One of the biggest shifts Gjerding highlighted was the travel industry’s move toward an offer-order model.

“The travel industry is undergoing a once-in-a-lifetime transformation,” he said.

This approach, inspired by eCommerce giants like Amazon, allows customers to build a centralized basket combining flights, accommodations and other services, all paid for in a single transaction.

“It’ll give the travel merchant a near-Amazon-like checkout experience,” Gjerding said, adding that this change would allow travelers to “pick a flight, a hotel, ground transportation and experiences, all into one basket, and then check out.”

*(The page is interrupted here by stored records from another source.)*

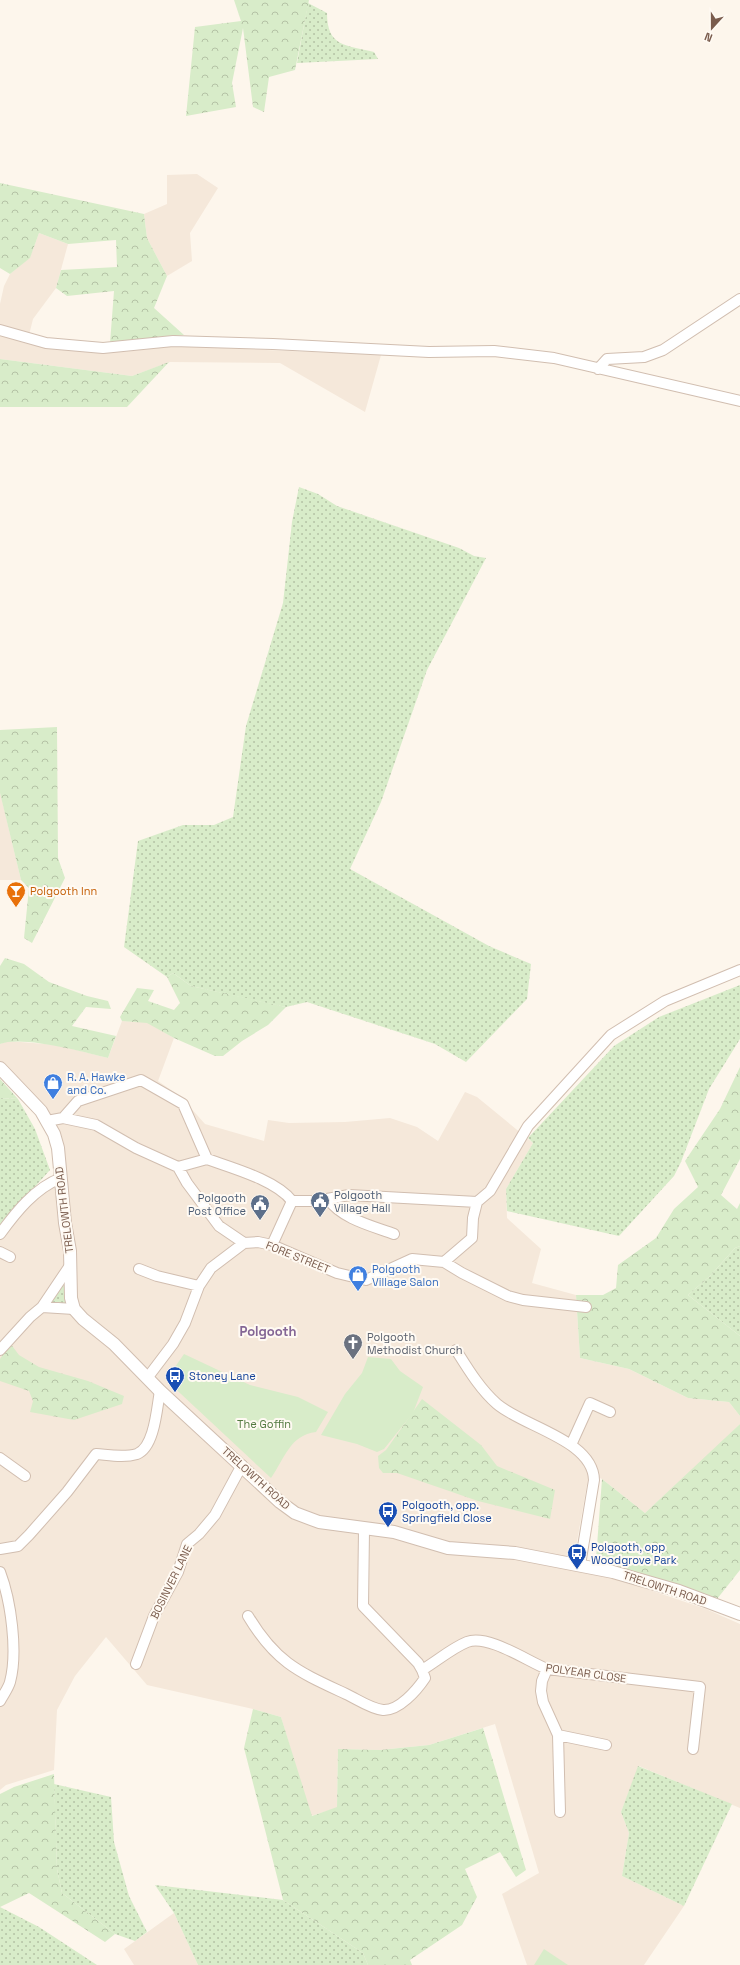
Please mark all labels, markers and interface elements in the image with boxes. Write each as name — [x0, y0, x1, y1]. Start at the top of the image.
north arrow — [692, 8, 732, 48]
text: N — [702, 29, 714, 45]
bar icon: Polgooth Inn — [5, 880, 27, 908]
place label: Polgooth Inn — [30, 884, 97, 898]
place label: R. A. Hawke and Co. — [67, 1070, 126, 1097]
shop icon: R. A. Hawke and Co. — [42, 1072, 64, 1100]
street label: TRELOWTH ROAD — [52, 1166, 76, 1254]
place label: Polgooth Village Hall — [334, 1188, 390, 1215]
public building icon: Polgooth Village Hall — [309, 1190, 331, 1218]
place label: Polgooth Post Office — [188, 1191, 246, 1218]
public building icon: Polgooth Post Office — [249, 1193, 271, 1221]
street label: FORE STREET — [264, 1238, 333, 1276]
place label: Polgooth Village Salon — [372, 1262, 439, 1289]
shop icon: Polgooth Village Salon — [347, 1264, 369, 1292]
district label: Polgooth — [239, 1323, 297, 1340]
place label: Polgooth Methodist Church — [367, 1330, 462, 1357]
church icon: Polgooth Methodist Church — [342, 1332, 364, 1360]
bus stop icon: Stoney Lane — [164, 1365, 186, 1393]
place label: Stoney Lane — [189, 1369, 256, 1383]
park label: The Goffin — [237, 1417, 291, 1431]
street label: TRELOWTH ROAD — [219, 1444, 293, 1512]
place label: Polgooth, opp. Springfield Close — [402, 1498, 492, 1525]
bus stop icon: Polgooth, opp. Springfield Close — [377, 1500, 399, 1528]
place label: Polgooth, opp Woodgrove Park — [591, 1540, 677, 1567]
bus stop icon: Polgooth, opp Woodgrove Park — [566, 1542, 588, 1570]
street label: BOSINVER LANE — [147, 1543, 195, 1621]
street label: TRELOWTH ROAD — [621, 1568, 709, 1608]
street label: POLYEAR CLOSE — [545, 1660, 627, 1686]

However, the shift brings challenges.

“It’ll multiply the complexity for travel merchants, particularly around delivering this vision into reality,” Gjerding said, adding purpose-built payment orchestration platforms will be essential to managing this complexity.

“You’re going to have a hard time making it without payment orchestration in the offer-order industry,” he said

Beyond Efficiency: Unlocking Growth Opportunities

Payment orchestration doesn’t just solve problems; it opens doors. Streamlining complex workflows frees travel brands to innovate and scale. For example, airlines can experiment with subscription-based models, offering travelers unlimited flights within a region for a flat monthly fee. Hotels can enhance loyalty programs with real-time redemption capabilities, allowing guests to use points to pay for upgrades or dining during their stay.

Alternative payment methods (APMs) are also gaining traction globally, and Gjerding predicted their importance will grow further. While cards remain dominant, bank-to-bank payments and, eventually, cryptocurrencies could play a larger role in the payment landscape by 2030. Payment orchestration platforms must be adaptable to accommodate these evolving preferences, ensuring compliance with diverse regulatory frameworks and reconciling the nuances of global transactions.

Payment innovation is not just about technology but about aligning with evolving consumer expectations and operational realities.

“If you don’t have proper payments, you’re not going to make revenues,” Gjerding said.

With the travel industry embracing transformative models like offer-order and expanding into new markets, companies like CellPoint Digital are poised to play a role in shaping the future of payments.

“Payment orchestration is becoming a real, tangible thing,” Gjerding said, “and it’s finding its own feet in the market.”